Thursday, January 1, 2009

"mere probability that a human person is involved would suffice to justify an absolutely clear prohibition"

There is a letter in today's Times of Trenton ("The Beauty of Science is Skin-Deep"), which very much necessitates your speedy response. The letter appears to infer that it is now possible to ethically obtain human embryonic stem cells. Evangilium Vitae and Dignitas Personae specifically caution against such over-stepping.

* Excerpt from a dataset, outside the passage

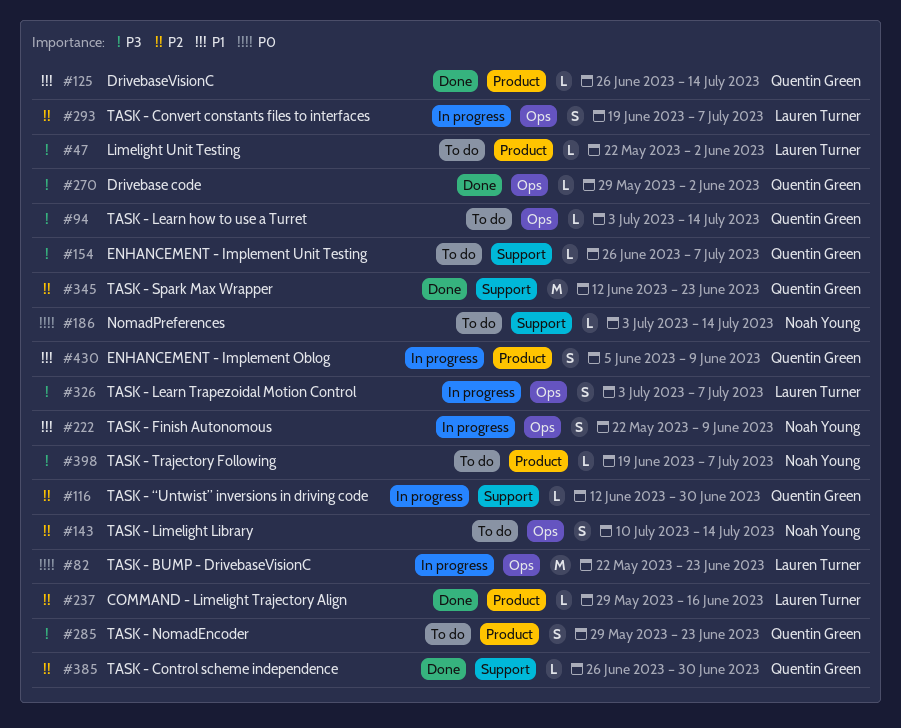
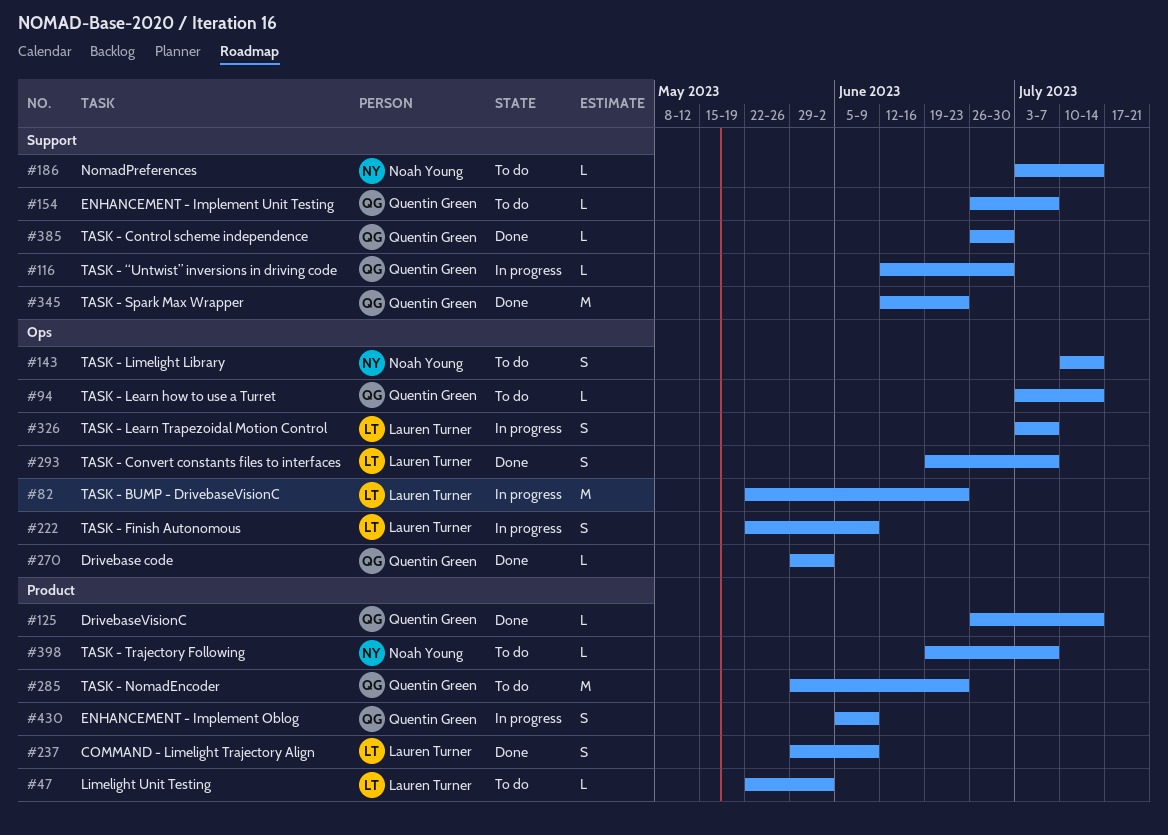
#222, owner: Noah Young -> Lauren Turner
#237, estimate: L -> S
#237, due: Jun 16 -> Jun 9
#285, estimate: S -> M
#293, status: In progress -> Done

As per Section 30 of Dignitas Personae, "The ethical objections raised in many quarters to therapeutic cloning and to the use of human embryos formed in vitro have led some researchers to propose new techniques which are presented as capable of producing stem cells of an embryonic type without implying the destruction of true human embryos [As per the footnote, "The new techniques of this kind are, for example, the use of human parthenogenesis, altered nuclear transfer (ANT) and oocyte assisted reprogramming (OAR)."]. These proposals have been met with questions of both a scientific and an ethical nature regarding above all the ontological status of the 'product' obtained in this way. Until these doubts have been clarified, the statement of the Encyclical Evangelium vitae needs to be kept in mind: 'what is at stake is so important that, from the standpoint of moral obligation, the mere probability that a human person is involved would suffice to justify an absolutely clear prohibition of any intervention aimed at killing a human embryo'."